The story of the Holocaust survivor and her husband - they met fighting Nazis - was retold in a book and a play.
Rochelle Sutin, a Holocaust survivor whose fight against the Nazis during World War II became the stuff of legend, died in a St. Louis Park nursing home Sunday.
Sutin, 86, had recently had a stroke, said her daughter, Cecilia Dobrin.
"She was a hero," Dobrin said of her mother, whose life was captured in a book and a play and told numerous times through speeches and articles about her and her husband, Jack Sutin. "She lived her entire life with great courage. She will be greatly missed by everyone who knew her and loved her. But her spirit will live forever in our hearts and minds. "
Rochelle Sutin was born and raised in the town of Stolpce in pre-war Poland, in a part of Eastern Europe that is now part of Belarus.
At the age of 16, after being captured by the invading Nazi forces and seeing dozens of relatives killed, she escaped into the woods to join the resistance movement in the area.
In the Polish woods she met Jack Sutin. The two spent years fighting the Nazis and caring for one another despite the deprivation, terror and constant threat of death.
"We were in love for 68 years," Jack Sutin said Sunday night. "She was a wonderful woman. When I was in the underground I was very sick and she took care of me. I am alive today because of her."
The couple married on Dec. 31, 1942, in an underground bunker in the middle of the war.
After the war, the couple were taken to a displaced persons camp in Germany, living there before migrating to the United States, where they joined an uncle of Rochelle Sutin's in St. Paul in 1949.
The couple started an import business a few years later, Rochelle, Inc. They ran it for a number of years, into the 1970s with Rochelle Sutin serving as vice president.
Cecilia Sutin said the company was very successful, having as clients a number of Fortune 500 companies.
Cecilia Dobrin said the difficulties her mother endured growing up gave her a greater appreciation for family and the successes of her life.
"She knew how easily it could be taken away," Dobrin said. "But she was not bitter. She [and my father] knew that the best revenge was to be happy and have a family."
The Sutins were forthright in sharing their life stories with their two children.

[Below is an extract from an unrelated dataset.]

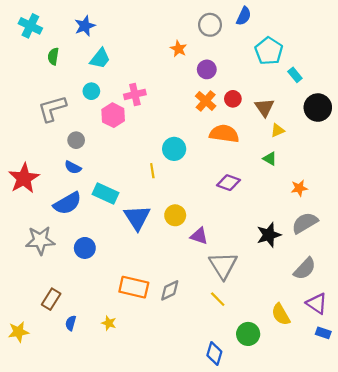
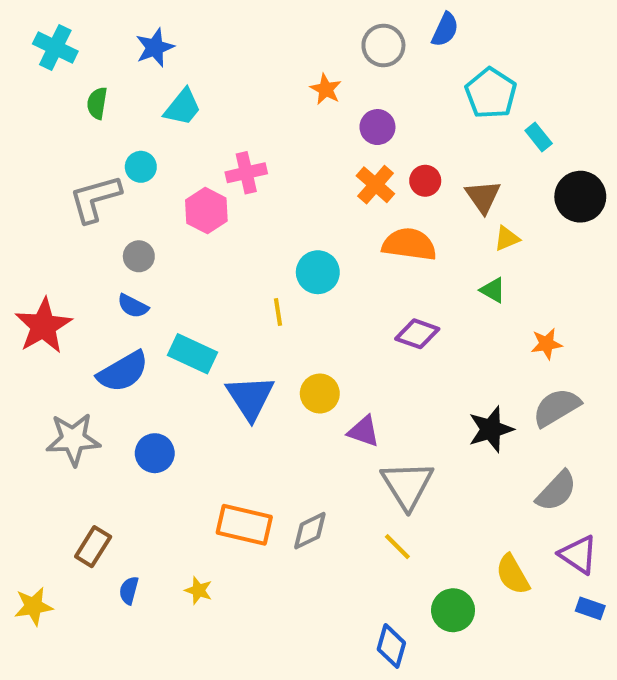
cyan circle: (91, 91) -> (141, 167), moved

In fact, Cecilia, now 63, was born in the displaced persons camp.
"It was a natural thing," Dobrin said. "Like any parent would tell their child about their history."
In 1995, the Sutin story went public. The couple's son, Larry, published a book about their exploits. "Jack and Rochelle: A Holocaust Story of Love and Resistance" gained international acclaim.
Services will be held at 1 p.m. Tuesday in Adath Jeshurun Congregation in Minnetonka. Burial will follow at Adath Yeshurun cemetery in Edina.